Dans un régime populiste, le politique l’emporte sur la réalité climatique, médicale ou économique. Aucune expertise ne doit faire obstacle à la volonté du « peuple » telle qu’exprimée par l’élection. Au nom de la légitimité que confère le suffrage, l’élu, dans les limites fixées par la Constitution, s’impose au bureaucrate, certes, mais aussi au savant et au « sachant ». Et si les faits, ces malotrus, ont le culot de résister et de s’opposer au vainqueur de l’élection, alors il faut leur tordre le cou.
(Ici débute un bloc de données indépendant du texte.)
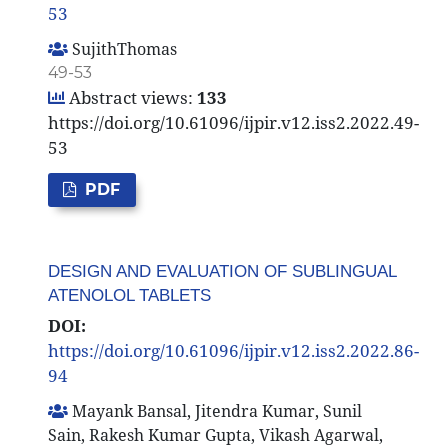
53
SujithThomas
49-53
Abstract views:
133
https://doi.org/10.61096/ijpir.v12.iss2.2022.49-
53
PDF
DESIGN AND EVALUATION OF SUBLINGUAL
ATENOLOL TABLETS
DOI:
https://doi.org/10.61096/ijpir.v12.iss2.2022.86-
94
Mayank Bansal, Jitendra Kumar, Sunil
Sain, Rakesh Kumar Gupta, Vikash Agarwal,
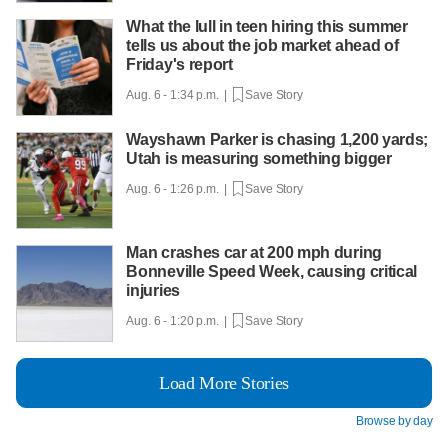
What the lull in teen hiring this summer
tells us about the job market ahead of
Friday's report
Aug. 6 - 1:34 p.m. |
Save Story
Wayshawn Parker is chasing 1,200 yards;
Utah is measuring something bigger
Aug. 6 - 1:26 p.m. |
Save Story
Man crashes car at 200 mph during
Bonneville Speed Week, causing critical
injuries
Aug. 6 - 1:20 p.m. |
Save Story
Load More Stories
Browse by day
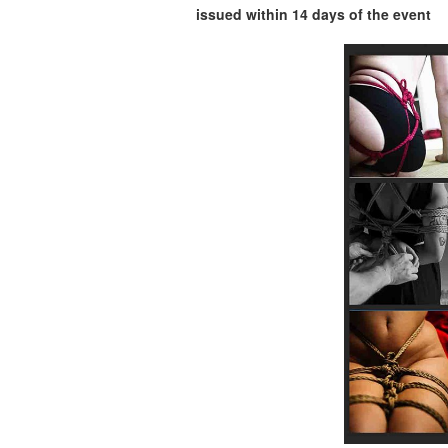
issued within 14 days of the event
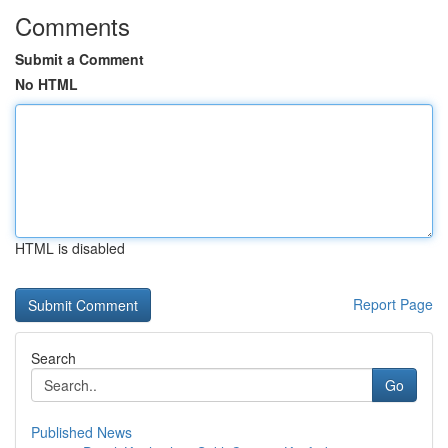
Comments
Submit a Comment
No HTML
HTML is disabled
Report Page
Search
Go
Published News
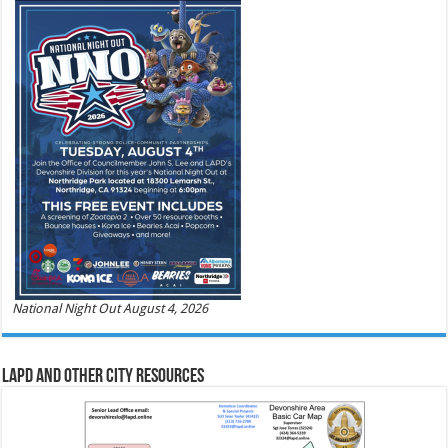
National Night Out August 4, 2026
LAPD and Other City Resources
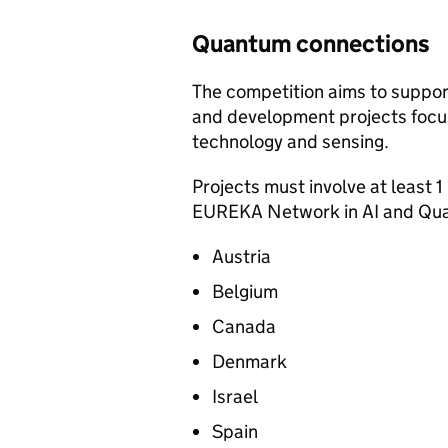
Quantum connections
The competition aims to suppor
and development projects focuse
technology and sensing.
Projects must involve at least 1
EUREKA Network in AI and Qua
Austria
Belgium
Canada
Denmark
Israel
Spain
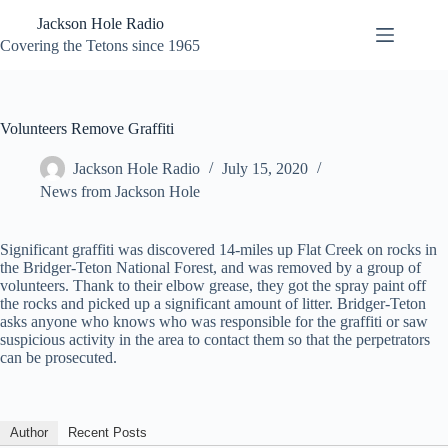
Skip
Jackson Hole Radio
to
content
Covering the Tetons since 1965
Volunteers Remove Graffiti
Jackson Hole Radio
July 15, 2020
News from Jackson Hole
Significant graffiti was discovered 14-miles up Flat Creek on rocks in
the Bridger-Teton National Forest, and was removed by a group of
volunteers. Thank to their elbow grease, they got the spray paint off
the rocks and picked up a significant amount of litter. Bridger-Teton
asks anyone who knows who was responsible for the graffiti or saw
suspicious activity in the area to contact them so that the perpetrators
can be prosecuted.
Author
Recent Posts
Ainsi naît l’autocratie.
Le trumpisme offre une session quotidienne de travaux pratiques à cette dérive qui passe de la dénonciation des « élites » au déni de réalité, et de la démocratie libérale à sa version illibérale. Raymond Aron avait prévenu : « Moins l’intelligence adhère au réel, plus elle rêve de révolution », conservatrice ou autre.
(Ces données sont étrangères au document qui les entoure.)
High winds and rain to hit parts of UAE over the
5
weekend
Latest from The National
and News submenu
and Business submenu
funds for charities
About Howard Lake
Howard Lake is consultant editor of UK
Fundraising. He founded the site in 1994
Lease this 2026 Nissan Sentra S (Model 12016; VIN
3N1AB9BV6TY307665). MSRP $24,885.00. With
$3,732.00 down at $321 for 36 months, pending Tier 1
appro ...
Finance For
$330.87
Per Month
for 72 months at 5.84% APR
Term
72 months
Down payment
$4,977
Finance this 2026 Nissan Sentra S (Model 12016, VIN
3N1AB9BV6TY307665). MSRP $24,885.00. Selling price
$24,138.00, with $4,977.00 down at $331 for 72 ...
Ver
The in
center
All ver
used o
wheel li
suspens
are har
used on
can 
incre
Prisonnier de sa bulle de « réel alternatif », Donald Trump, dopé à l’ego, prend ses convictions pour des évidences. Il ne sert à rien de lutter contre le réchauffement climatique – qui est une invention des Chinois pour plomber l’industrie américaine. Les catastrophes naturelles sont ce qu’elles sont : inévitables et imprévisibles. Il est permis de douter des vaccins, de tous les vaccins, et il est donc interdit de les rendre obligatoires. Les mauvais chiffres de l’économie sont une invention de fonctionnaires mal intentionnés.
Ainsi parle et agit le grand manitou de la tribu MAGA (Make America Great Again). Trump ne trompe personne, en campagne il avait annoncé la couleur. Au nom d’une interprétation césariste de la Constitution, il estime être, le temps de son mandat, propriétaire de l’Etat fédéral. L’ensemble de l’appareil exécutif doit lui être soumis, là où la démocratie libérale supposerait un jeu d’équilibre. Dans un étonnant concours de lâcheté et d’obséquiosité, la majorité républicaine au Congrès lui donne carte blanche. Aucun de ses prédécesseurs n’a concentré autant de pouvoirs.